— Input for this task —
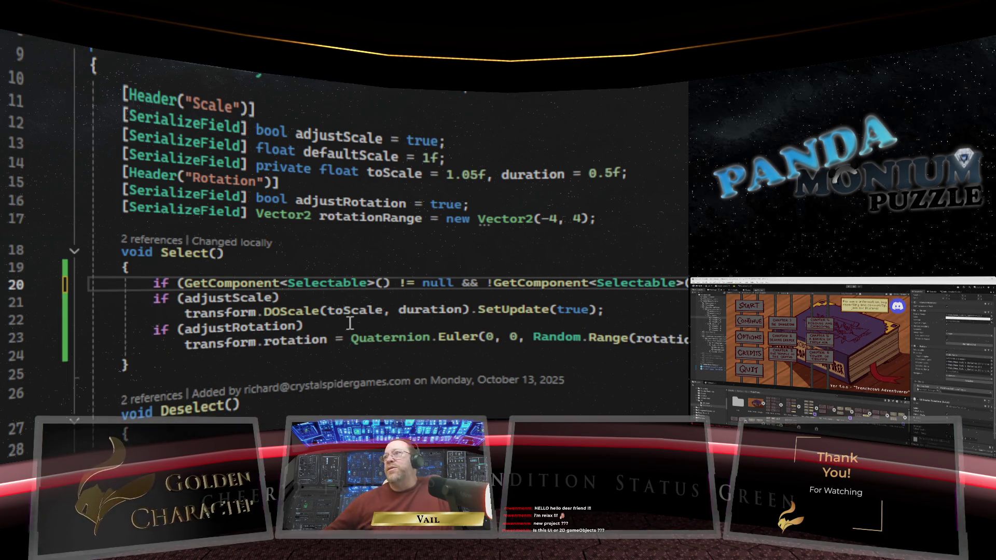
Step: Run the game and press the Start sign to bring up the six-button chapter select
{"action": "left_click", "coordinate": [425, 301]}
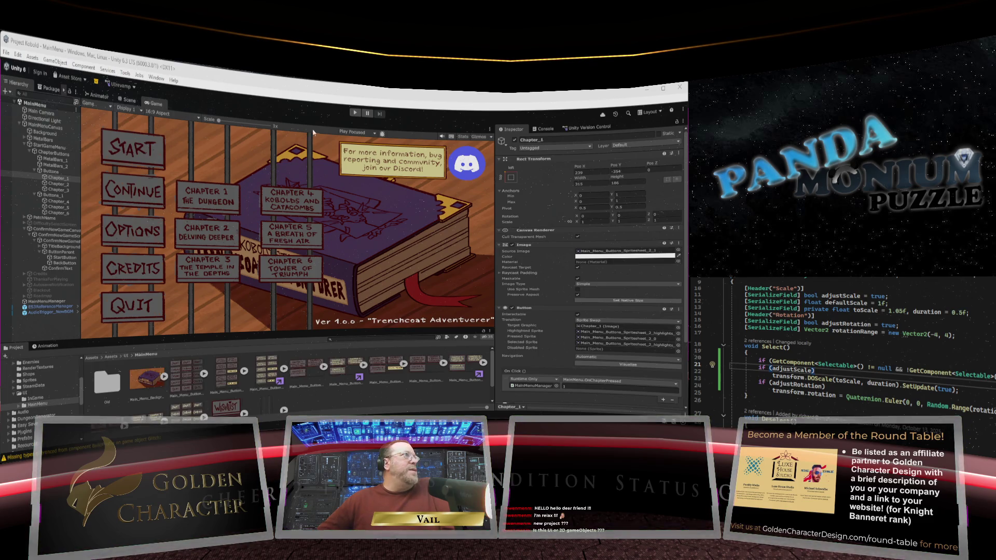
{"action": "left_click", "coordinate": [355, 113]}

* * *

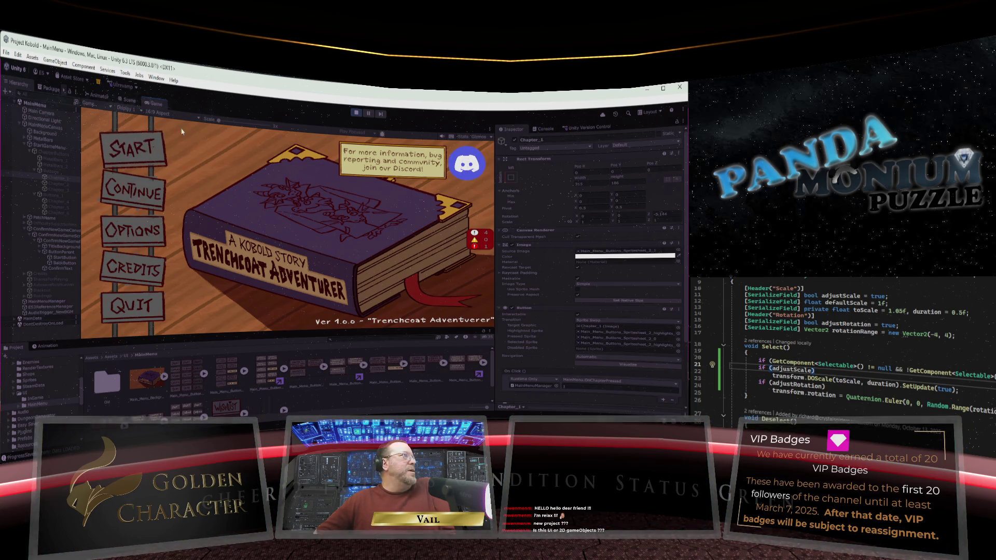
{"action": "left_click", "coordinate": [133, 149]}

— Work to complete —
Select and copy each line from the data that includes the word "coordinate".

— Output below —
{"action": "left_click", "coordinate": [425, 301]}
{"action": "left_click", "coordinate": [355, 113]}
{"action": "left_click", "coordinate": [133, 149]}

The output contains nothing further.